According to Meghan Kane, the city’s treasurer collector, bonds are large loans that the city uses to finance large projects.
“Bonds are the way the city is able to borrow money for large projects,” Kane said.
These loans may be needed because the city doesn’t have enough money in the budget or in their free cash–money set aside every year for unforeseen expenditures–to take care of projects that need immediate financing. One such example is the new water treatment plant that the city needs to filter out polyflourinated carbons (PFCs) from the water supply. In order to finance this, since the city did not have the amount of money needed to build the treatment plant, they requested a $5 million bond.
However, the process for this may be a bit tricky.
First, when a bond is initially requested it is not a bond at all. Instead, it is a short-term note. These notes have a specific time frame that they are utilized for before they must be paid on, and these expired short-term notes are gathered together to create a bond.
“Two years is the maximum length for most short-term notes,” Kane said. “After the two years we sell the bonds in a package to a financial institution.”
In order to sell the bond to a financial institution though, the total will be given to the city’s financial advisor, who then coordinates getting the bond to the open market for bidding. Kane said that the bidding process usually occurs with large investment banks, since the bonds can be quite large–some can be upwards of $50 million when they reach the market.

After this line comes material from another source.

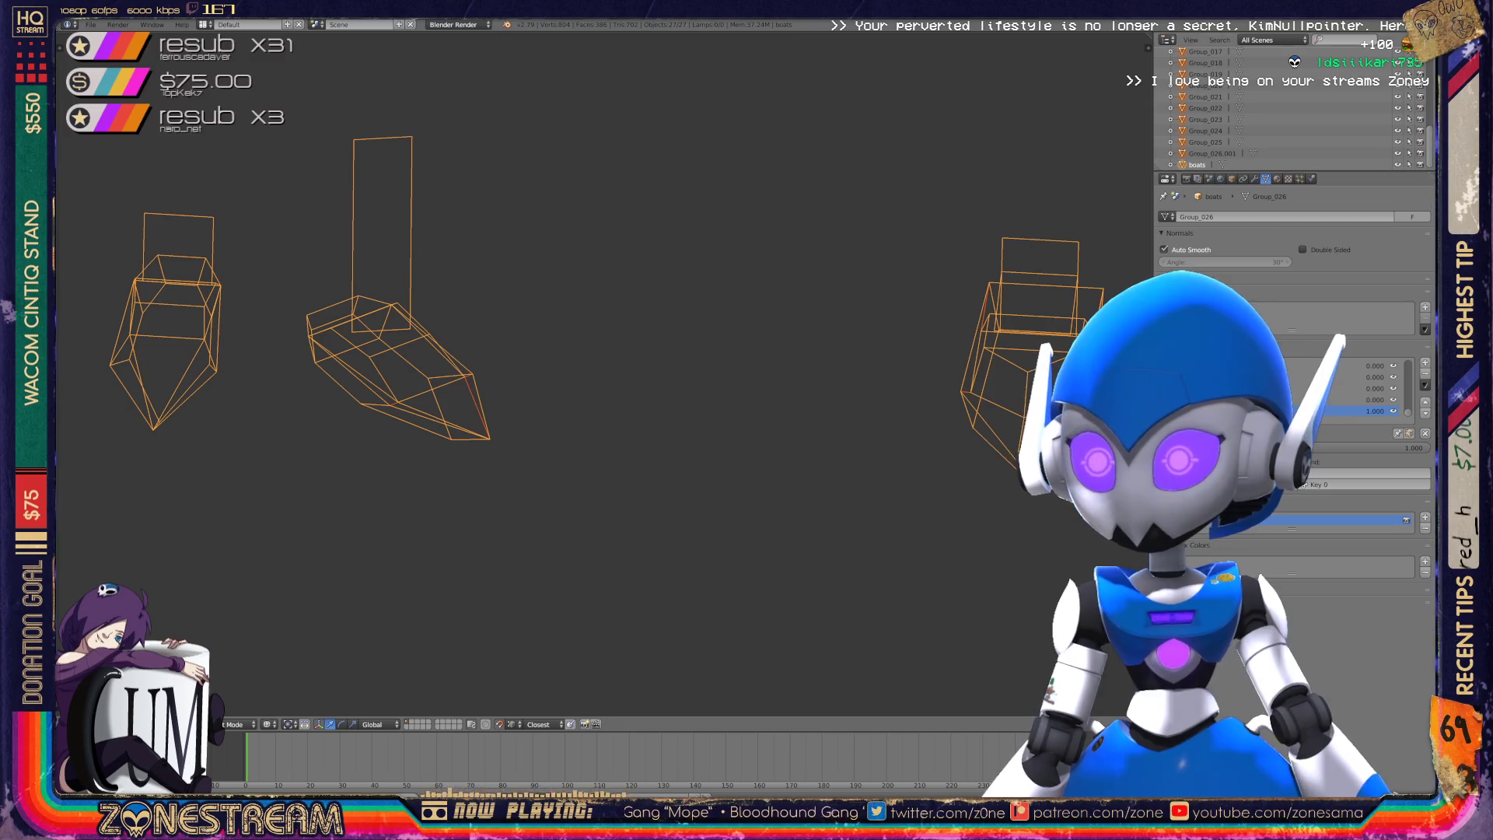
pyautogui.press('x')
pyautogui.click(577, 325)
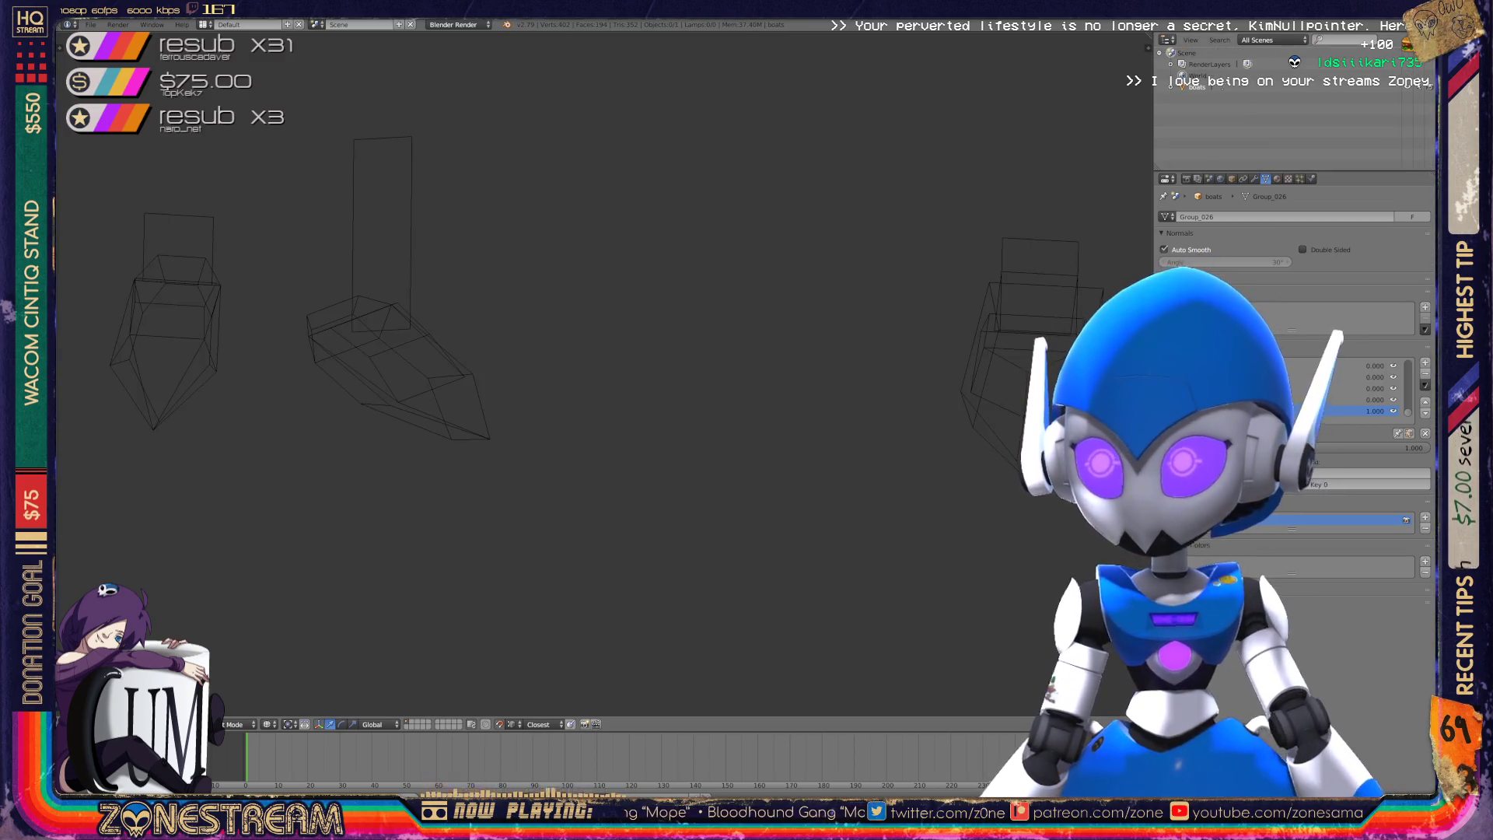
# - Purge orphan meshes, textures and images via Outliner Orphan Data, then save boats.blend
pyautogui.click(1274, 40)
pyautogui.click(1261, 190)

Once the bids are in, Kane said that she and others then evaluate the offers and choose the bid that provides the city with the lowest interest rate.
“The interest rate depends on the bond size and length, but past bonds have been around 2 to 3.5 percent,” Kane said.
These bonds, Kane said, are desirable to institutions because they are tax-exempt and are almost guaranteed to be repaid.
“There’s not a lot of risk with municipal bonds defaulting,” she said.
This is because cities have guaranteed revenue streams–residents.
This could be from taxes, but Kane said that it is also from the different departments that the bonds are taken out for, and those departments may have revenue generation of their own. As an example, the above-mentioned $5 million bond is actually going to be paid through the revenues generated from the Westfield Water Department and not through income taxes. Other municipal services like Westfield Gas and Electric would also be able to pay back on loans through their subscription services, so that would mean that income tax wouldn’t be used to pay on their bonds, either.
For repayment, the city generally pays on bonds twice a year–once on the interest and once on the principal balance. Currently, the city has about $92 million in principal balance for bonds owed and this total is expected to be matured out–or able to be paid off–by 2036.
Kane said that this may seem like a large number, but this is average for municipalities of Westfield’s size. Plus, the bonds finance many projects that the city desperately needed at the time. Also, as long as the city continues to pay the debts on time, they will continue to maintain a quality bond credit rating with financial institutions.
Kane said that currently the city holds a good bond rating, so the rates of the city’s bonds should continue to be favorable. The Standard and Poor’s rating of Westfield is currently AA+, which is one level below the highest rating, AAA. Westfield’s rating is also the same as Massachusetts’s rating, and only 13 other US states have a higher rating.